たとえば、みのもんた氏が昼の番組で一、二回取り上げたら、お孫さんのアレルギーを心配するお婆さんからお孫さんのお母さんに電話が殺到するだろう。或いは、もう何度もメディアに取り上げられているかも知れないのだが、「正しい情報」の伝達は価値が高い。たいていの場合、小悪党は、ちょいと光を当てただけで(実名で事実を報じられただけで)、悪事から撤退するものだ。

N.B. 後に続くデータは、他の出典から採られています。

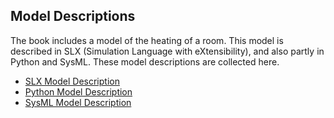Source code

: ## Model Descriptions

The book includes a model of the heating of a room.
This model is described in SLX (Simulation Language with eXtensibility), and also partly in Python and SysML.
These model descriptions are collected here.

* [SLX Model Description](RoomModelSLX)
* [Python Model Description](RoomModelPython)
* [SysML Model Description](RoomModelSysML)
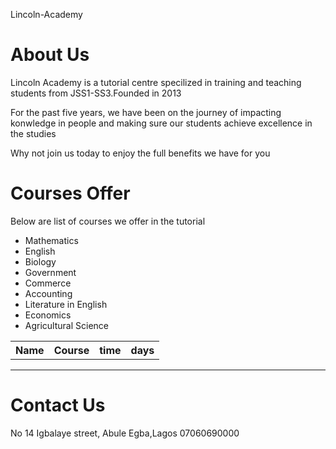 <!Doctype html>
Lincoln-Academy
<html>
<head>
  <title>Linclon Academy</title> 
 </head>
<h1>About Us</h1>
<body>
  <p>Lincoln Academy is a tutorial centre specilized in training and teaching students from JSS1-SS3.Founded in 2013</p>
  <p>For the past five years, we have been on the journey of impacting konwledge in people and making sure our students achieve excellence in the studies</p>
  <p>Why not join us today to enjoy the full benefits we have for you</p>
  
<h1> Courses Offer</h1>
Below are list of courses we offer in the tutorial
<list>
  <div color="red",>
<ul>
<li>Mathematics</li>
<li>English</li>
<li>Biology</li>
<li>Government</li>
<li>Commerce</li>
<li>Accounting</li>
<li>Literature in English</li>
<li>Economics</li>
<li>Agricultural Science</li>

</ul></div></list>
<table>
  <tr>
    <th>Name</th>
    <th>Course</th>
  
<th>time</th>
    <th>days</th>
  </tr>

</table>
<hr>
<h1>Contact Us</h1>
No  14 Igbalaye street, Abule Egba,Lagos
07060690000

</body>











</html>
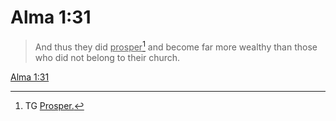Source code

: # Alma 1:31

> And thus they did <u>prosper</u>[^a] and become far more wealthy than those who did not belong to their church.

[Alma 1:31](https://www.churchofjesuschrist.org/study/scriptures/bofm/alma/1?lang=eng&id=p31#p31)


[^a]: TG [Prosper.](https://www.churchofjesuschrist.org/study/scriptures/tg/prosper?lang=eng)
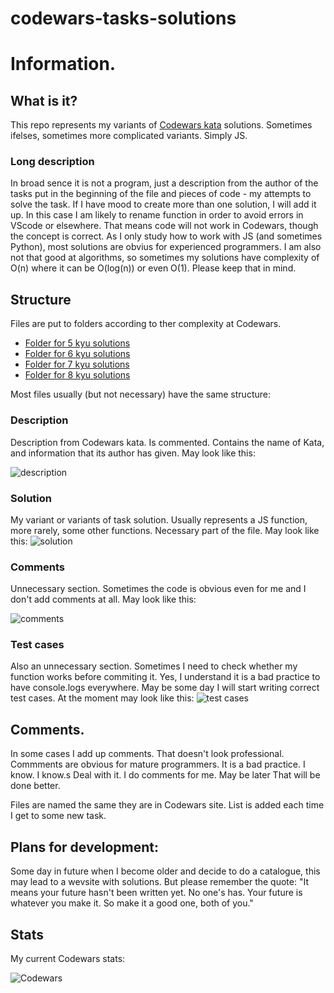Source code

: # codewars-tasks-solutions

<h1> Information.</h1>

<h2>What is it?</h2>
This repo represents my variants of <a href="https://www.codewars.com/kata/" alt="https://www.codewars.com/kata/"> Codewars kata</a>  solutions. Sometimes ifelses, sometimes more complicated variants. Simply JS. 

<h3> Long description</h3>
In broad sence it is not a program, just a description from the author of the tasks put in the beginning of the file and pieces of code - my attempts to solve the task.
If I have mood to create more than one solution, I will add it up.
In this case I am likely to rename function in order to avoid errors in VScode or elsewhere.
That means code will not work in Codewars, though the concept is correct.
As I only study how to work with JS (and sometimes Python), most solutions are obvius for experienced programmers. I am also not that good at algorithms, so sometimes my solutions have complexity of O(n) where it can be O(log(n)) or even O(1).
Please keep that in mind.
<h2> Structure </h2>

Files are put to folders according to ther complexity at Codewars.

<ul>
<li><a href="https://github.com/konung-nvkz/codewars-tasks-solutions/tree/main/5_kyu_Solutions"> Folder for 5 kyu solutions</a></li>
<li><a href="https://github.com/konung-nvkz/codewars-tasks-solutions/tree/main/6_kyu_Solutions"> Folder for 6 kyu solutions</a></li>
<li><a href="https://github.com/konung-nvkz/codewars-tasks-solutions/tree/main/7_kyu_Solutions"> Folder for 7 kyu solutions</a></li>
<li><a href="https://github.com/konung-nvkz/codewars-tasks-solutions/tree/main/8_kyu_Solutions"> Folder for 8 kyu solutions</a></li>
</ul>

Most files usually (but not necessary) have the same structure:

<h3>Description</h3>

Description from Codewars kata. Is commented. Contains the name of Kata, and information that its author has given. 
May look like this:

<img src="https://github.com/konung-nvkz/codewars-tasks-solutions/blob/main/files_for_examples/01_description.png" alt="description">

<h3>Solution</h3>
My variant or variants of task solution. 
Usually represents a JS function, more rarely, some other functions.
Necessary part of the file.
May look like this:

<img src="https://github.com/konung-nvkz/codewars-tasks-solutions/tree/main/files_for_examples/02_solution.png" alt="solution">

<h3>Comments</h3>

Unnecessary section. Sometimes the code is obvious even for me and I don't add comments at all.
May look like this:

<img src="https://github.com/konung-nvkz/codewars-tasks-solutions/tree/main/files_for_examples/03_comments.png" alt="comments">

<h3>Test cases</h3>
Also an unnecessary section. Sometimes I need to check whether my function works before commiting it. Yes, I understand it is a bad practice to have console.logs everywhere. May be some day I will start writing correct test cases.
At the moment may look like this:

<img src="https://github.com/konung-nvkz/codewars-tasks-solutions/tree/main/files_for_examples/04_test_cases.png" alt="test cases">


<h2>Comments.</h2>
In some cases I add up comments.
That doesn't look professional.
Commments are obvious for mature programmers.
It is a bad practice.
I know. I know.s
Deal with it. I do comments for me.
May be later That will be done better.



Files are named the same they are in Codewars site.
List is added each time I get to some new task.

<h2> Plans for development: </h2>

Some day in future when I become older and decide to do a catalogue, this may lead to a wevsite with solutions. But please remember the quote: 
<quote>"It means your future hasn't been written yet. No one's has. Your future is whatever you make it. So make it a good one, both of you." </quote>

<h2> Stats </h2>
My current Codewars stats:

![Codewars](https://www.codewars.com/users/konung-nvkz/badges/small)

テレビマンよ、スポンサーのことなど気にしないで、どかんとやってみないか? 視聴者の支持と注目が集まれば、ビジネス的にも十分ペイする可能性はあると思う(もちろん、事実関係に関する周到な調査は必要だが)。

この例を考えてみても、実際におおっぴらに「市場」が形成されていないところでも、個人の損得勘定による行動は発生しており、これを正しくコントロールするためには、こうした経済的な利害を丁寧に明らかにして、対策を組み立てていく必要があることが分かると思う。

早期離乳食問題でも、単に厚労省の役人の倫理の退廃をなじっても、物事は解決しない。

ところで、我が家には、現在月例4ヶ月の赤ん坊(ほぼ母乳だけで丸々育って8キロ以上ある)がいるから、離乳食問題は他人事ではない。どなたか、正しい情報のソースをご存知の方があれば、ご教示を頂きたいところだ。